Malicious code in one update of a trusted software provider was the Trojan horse that enabled access to petabytes of private data across 18,000 organizations, including Fortune 500s and government entities.
Every business leader must acknowledge what many in cybersecurity have been saying — cyber strategy is company strategy.
Why will SolarWinds be so generationally important, and why am I talking about it? Because the large (and growing) impact of the hack and the substantial (and mounting) losses mean that every business leader must acknowledge what many in cybersecurity have been saying — cyber strategy is company strategy. It is not an audit, but an important part of C-suite strategies and best practices ranging from employee onboarding to mundane everyday coding.

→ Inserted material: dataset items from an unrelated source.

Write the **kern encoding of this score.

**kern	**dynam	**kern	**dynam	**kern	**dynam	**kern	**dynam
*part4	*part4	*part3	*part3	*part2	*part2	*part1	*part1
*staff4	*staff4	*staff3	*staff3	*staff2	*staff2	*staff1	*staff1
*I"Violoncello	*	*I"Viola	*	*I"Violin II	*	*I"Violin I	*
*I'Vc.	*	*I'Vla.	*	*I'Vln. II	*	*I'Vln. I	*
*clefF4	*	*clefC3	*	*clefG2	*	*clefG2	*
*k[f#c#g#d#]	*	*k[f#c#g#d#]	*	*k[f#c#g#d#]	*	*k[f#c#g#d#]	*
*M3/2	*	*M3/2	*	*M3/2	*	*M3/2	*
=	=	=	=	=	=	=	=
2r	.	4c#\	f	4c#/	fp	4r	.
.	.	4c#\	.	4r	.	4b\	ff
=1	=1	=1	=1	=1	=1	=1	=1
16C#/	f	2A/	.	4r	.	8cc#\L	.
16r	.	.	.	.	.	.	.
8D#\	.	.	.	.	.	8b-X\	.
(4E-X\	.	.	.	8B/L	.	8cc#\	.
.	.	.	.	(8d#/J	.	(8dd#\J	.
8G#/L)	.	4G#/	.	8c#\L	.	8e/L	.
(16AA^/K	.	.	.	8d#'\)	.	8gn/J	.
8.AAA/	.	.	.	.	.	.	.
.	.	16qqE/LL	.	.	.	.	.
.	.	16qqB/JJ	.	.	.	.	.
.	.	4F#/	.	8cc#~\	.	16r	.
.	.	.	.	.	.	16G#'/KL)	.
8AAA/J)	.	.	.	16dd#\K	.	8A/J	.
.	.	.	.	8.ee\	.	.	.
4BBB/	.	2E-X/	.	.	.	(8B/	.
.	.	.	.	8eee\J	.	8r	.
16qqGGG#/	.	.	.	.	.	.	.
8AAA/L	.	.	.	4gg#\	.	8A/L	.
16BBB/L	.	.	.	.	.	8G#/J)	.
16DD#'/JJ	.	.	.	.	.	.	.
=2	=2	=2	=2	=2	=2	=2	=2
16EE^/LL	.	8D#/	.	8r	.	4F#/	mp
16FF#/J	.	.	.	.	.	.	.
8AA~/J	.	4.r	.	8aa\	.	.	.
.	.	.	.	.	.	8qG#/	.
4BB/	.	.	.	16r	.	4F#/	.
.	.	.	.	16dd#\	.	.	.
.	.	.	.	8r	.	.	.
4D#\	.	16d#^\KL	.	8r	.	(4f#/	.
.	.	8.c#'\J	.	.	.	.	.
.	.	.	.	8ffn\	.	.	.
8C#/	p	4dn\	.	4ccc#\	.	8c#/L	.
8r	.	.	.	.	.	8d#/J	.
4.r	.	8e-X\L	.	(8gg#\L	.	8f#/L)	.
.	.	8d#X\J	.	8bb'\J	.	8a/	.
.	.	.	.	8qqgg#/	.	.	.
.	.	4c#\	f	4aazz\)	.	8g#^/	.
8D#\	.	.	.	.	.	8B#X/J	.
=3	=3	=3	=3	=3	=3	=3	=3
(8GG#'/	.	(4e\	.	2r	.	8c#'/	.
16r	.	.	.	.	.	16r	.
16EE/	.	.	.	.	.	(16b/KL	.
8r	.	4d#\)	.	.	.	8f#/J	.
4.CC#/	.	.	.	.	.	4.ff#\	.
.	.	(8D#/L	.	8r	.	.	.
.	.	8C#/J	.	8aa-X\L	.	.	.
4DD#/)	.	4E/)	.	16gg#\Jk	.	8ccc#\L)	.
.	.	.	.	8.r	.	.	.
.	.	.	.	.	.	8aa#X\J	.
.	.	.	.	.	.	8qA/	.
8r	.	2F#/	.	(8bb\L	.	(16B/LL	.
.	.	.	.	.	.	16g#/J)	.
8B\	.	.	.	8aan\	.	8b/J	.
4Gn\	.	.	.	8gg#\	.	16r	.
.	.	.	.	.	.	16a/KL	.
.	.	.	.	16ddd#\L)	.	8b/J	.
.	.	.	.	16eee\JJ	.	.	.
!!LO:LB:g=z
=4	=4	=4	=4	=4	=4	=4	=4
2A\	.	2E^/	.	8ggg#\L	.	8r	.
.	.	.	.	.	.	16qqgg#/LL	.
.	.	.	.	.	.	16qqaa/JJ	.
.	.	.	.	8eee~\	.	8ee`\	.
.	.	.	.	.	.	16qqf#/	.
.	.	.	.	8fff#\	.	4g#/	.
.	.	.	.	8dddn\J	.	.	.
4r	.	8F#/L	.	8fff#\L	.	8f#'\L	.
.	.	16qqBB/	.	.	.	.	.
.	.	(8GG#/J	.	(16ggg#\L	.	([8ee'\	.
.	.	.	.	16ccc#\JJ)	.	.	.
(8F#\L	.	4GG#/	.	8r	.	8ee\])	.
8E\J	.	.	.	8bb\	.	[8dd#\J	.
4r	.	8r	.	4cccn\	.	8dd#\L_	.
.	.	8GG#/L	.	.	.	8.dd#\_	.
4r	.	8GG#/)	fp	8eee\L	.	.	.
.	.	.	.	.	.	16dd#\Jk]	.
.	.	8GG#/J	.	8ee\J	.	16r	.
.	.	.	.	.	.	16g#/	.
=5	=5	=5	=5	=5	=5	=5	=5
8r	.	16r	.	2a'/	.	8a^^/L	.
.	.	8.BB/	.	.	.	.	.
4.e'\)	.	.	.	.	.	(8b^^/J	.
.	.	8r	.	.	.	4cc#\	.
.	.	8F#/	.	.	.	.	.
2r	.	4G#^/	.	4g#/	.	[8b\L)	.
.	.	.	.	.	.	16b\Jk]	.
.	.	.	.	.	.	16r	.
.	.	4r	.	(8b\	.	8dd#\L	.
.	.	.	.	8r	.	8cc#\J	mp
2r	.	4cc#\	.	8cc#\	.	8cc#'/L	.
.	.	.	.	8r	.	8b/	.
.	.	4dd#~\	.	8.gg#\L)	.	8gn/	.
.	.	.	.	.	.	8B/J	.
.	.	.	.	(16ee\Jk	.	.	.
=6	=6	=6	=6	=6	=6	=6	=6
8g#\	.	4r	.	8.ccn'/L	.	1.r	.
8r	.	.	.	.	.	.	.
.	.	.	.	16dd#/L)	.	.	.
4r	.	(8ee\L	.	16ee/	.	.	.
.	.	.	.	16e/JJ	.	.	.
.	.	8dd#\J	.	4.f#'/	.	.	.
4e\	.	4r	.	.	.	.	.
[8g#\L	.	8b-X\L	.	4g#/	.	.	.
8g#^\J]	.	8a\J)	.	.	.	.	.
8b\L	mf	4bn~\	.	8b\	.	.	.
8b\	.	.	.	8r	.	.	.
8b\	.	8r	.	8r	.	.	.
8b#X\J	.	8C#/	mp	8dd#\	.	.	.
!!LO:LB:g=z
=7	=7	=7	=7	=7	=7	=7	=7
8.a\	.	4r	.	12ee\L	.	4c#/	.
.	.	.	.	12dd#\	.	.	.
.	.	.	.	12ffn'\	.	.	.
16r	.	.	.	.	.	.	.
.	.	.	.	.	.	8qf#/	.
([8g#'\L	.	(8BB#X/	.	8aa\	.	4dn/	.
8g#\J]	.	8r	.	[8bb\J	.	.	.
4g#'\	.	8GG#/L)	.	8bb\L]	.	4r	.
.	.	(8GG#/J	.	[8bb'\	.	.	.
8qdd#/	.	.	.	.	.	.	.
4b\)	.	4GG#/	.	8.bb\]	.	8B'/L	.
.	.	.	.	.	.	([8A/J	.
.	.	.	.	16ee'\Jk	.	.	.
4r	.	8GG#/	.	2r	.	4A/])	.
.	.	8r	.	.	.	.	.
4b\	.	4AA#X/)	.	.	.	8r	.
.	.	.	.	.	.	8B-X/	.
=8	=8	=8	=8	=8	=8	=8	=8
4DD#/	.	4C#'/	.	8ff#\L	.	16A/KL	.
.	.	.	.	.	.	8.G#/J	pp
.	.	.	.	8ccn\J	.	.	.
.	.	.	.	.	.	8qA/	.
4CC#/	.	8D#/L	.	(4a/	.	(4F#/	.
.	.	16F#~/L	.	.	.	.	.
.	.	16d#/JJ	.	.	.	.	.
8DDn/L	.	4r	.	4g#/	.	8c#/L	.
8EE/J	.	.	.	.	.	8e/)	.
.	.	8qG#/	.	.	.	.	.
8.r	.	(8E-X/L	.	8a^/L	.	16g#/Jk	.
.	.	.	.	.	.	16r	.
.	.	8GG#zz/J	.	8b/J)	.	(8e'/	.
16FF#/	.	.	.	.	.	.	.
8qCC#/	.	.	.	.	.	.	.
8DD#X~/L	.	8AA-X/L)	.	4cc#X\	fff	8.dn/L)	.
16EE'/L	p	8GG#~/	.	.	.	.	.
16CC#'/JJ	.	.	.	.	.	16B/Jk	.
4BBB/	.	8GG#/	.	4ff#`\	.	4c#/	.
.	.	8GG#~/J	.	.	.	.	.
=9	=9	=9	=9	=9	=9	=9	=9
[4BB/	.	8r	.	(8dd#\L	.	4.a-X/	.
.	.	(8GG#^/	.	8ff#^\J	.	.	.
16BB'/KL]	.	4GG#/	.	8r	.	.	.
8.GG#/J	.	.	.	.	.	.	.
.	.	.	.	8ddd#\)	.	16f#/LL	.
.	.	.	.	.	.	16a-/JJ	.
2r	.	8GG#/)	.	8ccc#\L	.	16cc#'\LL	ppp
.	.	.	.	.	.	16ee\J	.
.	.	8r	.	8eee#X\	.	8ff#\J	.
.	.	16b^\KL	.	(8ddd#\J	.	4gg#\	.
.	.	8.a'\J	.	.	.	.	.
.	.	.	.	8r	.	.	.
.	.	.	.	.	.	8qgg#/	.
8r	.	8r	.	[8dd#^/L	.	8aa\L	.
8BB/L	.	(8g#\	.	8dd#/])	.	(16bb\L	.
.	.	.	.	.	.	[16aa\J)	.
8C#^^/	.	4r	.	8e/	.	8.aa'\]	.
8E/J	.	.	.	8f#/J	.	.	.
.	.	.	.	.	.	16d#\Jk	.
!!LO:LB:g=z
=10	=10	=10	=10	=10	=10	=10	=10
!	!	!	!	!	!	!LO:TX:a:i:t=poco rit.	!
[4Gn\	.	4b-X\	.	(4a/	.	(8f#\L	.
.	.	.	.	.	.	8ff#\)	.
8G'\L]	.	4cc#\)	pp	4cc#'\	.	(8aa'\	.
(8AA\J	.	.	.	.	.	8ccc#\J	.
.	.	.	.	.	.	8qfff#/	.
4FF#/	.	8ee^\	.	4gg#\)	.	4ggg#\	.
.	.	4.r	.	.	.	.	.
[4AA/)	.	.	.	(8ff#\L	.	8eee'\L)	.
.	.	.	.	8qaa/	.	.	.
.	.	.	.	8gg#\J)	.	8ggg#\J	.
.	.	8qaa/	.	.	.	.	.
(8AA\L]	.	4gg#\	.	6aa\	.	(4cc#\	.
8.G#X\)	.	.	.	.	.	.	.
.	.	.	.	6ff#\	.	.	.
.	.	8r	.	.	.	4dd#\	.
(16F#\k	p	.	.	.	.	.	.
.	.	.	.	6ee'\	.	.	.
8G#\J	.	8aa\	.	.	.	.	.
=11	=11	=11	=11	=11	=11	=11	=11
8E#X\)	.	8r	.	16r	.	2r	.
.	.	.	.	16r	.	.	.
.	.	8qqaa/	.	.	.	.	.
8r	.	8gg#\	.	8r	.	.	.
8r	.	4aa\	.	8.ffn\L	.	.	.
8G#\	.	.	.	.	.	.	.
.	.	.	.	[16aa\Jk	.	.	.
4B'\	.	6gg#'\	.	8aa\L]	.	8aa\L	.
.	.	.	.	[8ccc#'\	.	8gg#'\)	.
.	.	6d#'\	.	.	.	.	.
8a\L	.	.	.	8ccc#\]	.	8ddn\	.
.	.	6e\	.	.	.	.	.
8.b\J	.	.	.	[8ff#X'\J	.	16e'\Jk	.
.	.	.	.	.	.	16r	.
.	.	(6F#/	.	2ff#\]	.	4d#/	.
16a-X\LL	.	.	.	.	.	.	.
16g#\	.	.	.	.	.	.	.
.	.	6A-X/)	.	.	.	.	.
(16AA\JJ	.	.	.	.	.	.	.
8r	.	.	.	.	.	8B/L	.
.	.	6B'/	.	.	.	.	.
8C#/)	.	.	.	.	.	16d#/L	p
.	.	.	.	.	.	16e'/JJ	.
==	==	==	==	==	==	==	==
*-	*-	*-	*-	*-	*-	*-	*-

I believe generational startups will be created from this reckoning with cybersecurity, just as they’ve been created coming out of market disruptions in the past. I’ve been thinking about this for a while, but it is more clear than ever that we will see cyber go on a tear this next decade.
Forecasts suggest $100 billion of new market value by 2025 alone, putting total market size at close to $280 billion, but I think this figure is conservative. Cyber is — and will be — a massive business.
One key driver of growth in the cyber market is really easy to understand, but really hard to solve for: data. Cyber is often a second-order value proposition, after speed of development, managing IT assets or data. We’re familiar with the idea that “data is the new oil.” Since that phrase was coined by mathematician Clive Humby 15 years ago, the total amount of data in the world has increased 74x.
By 2025, IDC forecasts the data universe will consist of 175 zettabytes. In case you don’t know, one zettabyte is 1 trillion gigabytes. If you were to download 175 zettabytes of data on your computer, it would take you 1.8 billion years. Mind-boggling!
And it only increases exponentially from here. From likes, posts, profile views, follows and RTs for end consumers to time on site, conversion rate and bounce rate for websites to events, errors and anomaly tracking in IoT — all of this data is logged and tracked. We’ve seen billion-dollar companies built, taken public and acquired that ingest and visualize all of the data we capture.
The next generation of API startups is valuable proportionally to their ability to “talk” with apps in the ecosystem by sharing and ingesting data.